An authoritarian regime like China that multiplies online propaganda to impose its point of view will see this as an additional reason to “inundate the internet even more with false information”, warns Mr. Zenz.

The state daily China Daily – who regularly accuses Adrien Zenz of lying about the situation in Xinjiang – reacted angrily after Zenz gave an account of his experience on Twitter.

“Perhaps Zenz should know that debating with an artificial intelligence system and blaming it for not agreeing with his own view of things doesn’t make him a hero,” the newspaper pointed out. .

Real risk

Peter Irwin, an activist with the Uyghur Human Rights Project, sees Bing’s chatbot responses as a reproduction of the “problematic” and “baseless narrative” put forward by Beijing and state media about the plight of Uyghurs.

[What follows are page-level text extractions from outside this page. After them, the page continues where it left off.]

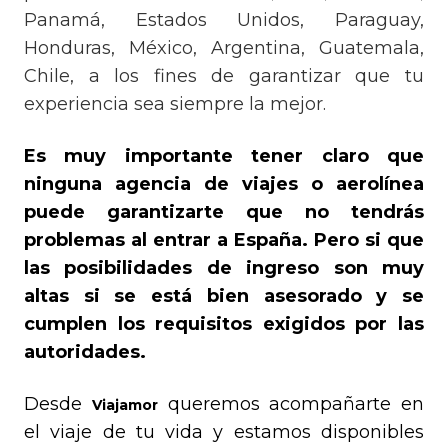
Panamá, Estados Unidos, Paraguay,
Honduras, México, Argentina, Guatemala,
Chile, a los fines de garantizar que tu
experiencia sea siempre la mejor.
Es muy importante tener claro que
ninguna agencia de viajes o aerolínea
puede garantizarte que no tendrás
problemas al entrar a España. Pero si que
las posibilidades de ingreso son muy
altas si se está bien asesorado y se
cumplen los requisitos exigidos por las
autoridades.
Desde
queremos acompañarte en
Viajamor
el viaje de tu vida y estamos disponibles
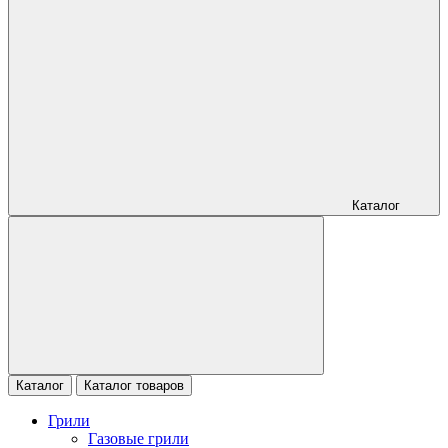
Каталог
Каталог
Каталог товаров
Грили
Газовые грили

“These systems do not seem to have the capacity to establish the credibility of information” on subjects of this type, notes Mr. Irwin, who is alarmed in the longer term at the possibility that authoritarian regimes seek to manipulate them.

Céline Castets-Renard, who holds the University of Ottawa Research Chair in Globally Responsible Artificial Intelligence, thinks the risk of chatbots unwittingly contributing to disinformation campaigns is real. .

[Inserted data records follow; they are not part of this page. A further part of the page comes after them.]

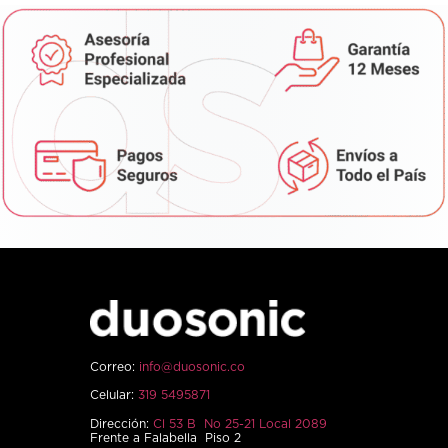
Correo:
info@duosonic.co
Celular:
319 5495871
Dirección:
Cl 53 B No 25-21 Local 2089
Frente a Falabella Piso 2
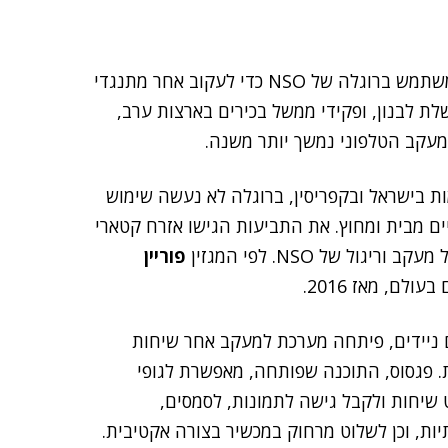
כי השלטון באיחוד האמירויות במפרץ משתמש ברוגלה של NSO כדי לעקוב אחר מתנגדי
לת לבנון, ופקידי ממשל בכירים בארצות ערב,
מעקב הטלפוני נמשך יותר משנה.
 בישראל ובקפריסין, ברוגלה לא נעשה שימוש
ים מבית ומחוץ. את התביעות הגישו אזרח קטארי
ריגול של NSO. לפי המגזין
פוריין
 ניידים, פיתחה מערכת למעקב אחר שיחות
ת. פגסוס, התוכנה שפותחה, מאפשרת לגופי
 שיחות ולקבל גישה לתמונות, לסמסים,
, וכן לשלוט מרחוק במכשיר בצורה אקטיבית.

Systems like GPT-4 lack the “human ability,” she says, to “understand” the texts they are trained with and could potentially be unduly influenced by large-scale repeated misleading responses.

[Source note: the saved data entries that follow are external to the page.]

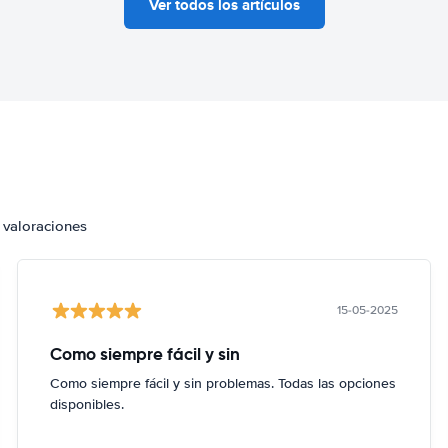
Ver todos los artículos
 valoraciones
15-05-2025
Como siempre fácil y sin
Como siempre fácil y sin problemas. Todas las opciones
disponibles.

One can imagine that the simplest and simplest method of influencing them will be to bombard the internet with official propaganda information.

Céline Castets-Renard, uOttawa Research Chair in Globally Responsible Artificial Intelligence

Sébastien Gambs, professor in the computer science department of UQAM, notes that a major effort has been made to “include safeguards in the latest generation conversational robots” and to promote a form of “censorship” when sensitive subjects are mentioned.

The system “is not infallible”, and it can therefore happen that “false information present in the training data” is relayed, he adds.

It is difficult to have a clear idea on this subject since the exact programming of systems like that of OpenAI “lacks transparency”, notes Mme Castets-Renard.

Answers to various questions are likely to change rapidly as bots are used and can sometimes vary surprisingly from one generation of the system to the next, she says.

And ChatGPT?

In response to a question from The Press on the sterilization of Uyghur women in Xinjiang, the OpenAI-accessible version of ChatGPT based on GPT-3.5 said the available evidence “suggests” that the Chinese denials are not credible.

The chatbot also pointed out that there was “significant” evidence of abuse against Uyghurs by avoiding talk of “genocide”, instead citing the positions of different parties on the correctness of this qualification.

Pierre Trudel, a specialist in information technology law attached to the University of Montreal, believes that the lack of details regarding the operation of conversational robots is worrying and recalls the opacity surrounding social network algorithms.

“Here is the opacity at the exponent x notes the researcher, who insists on the need for the authorities to better regulate practices in this area.

“There is a significant backlog to catch up on,” he said.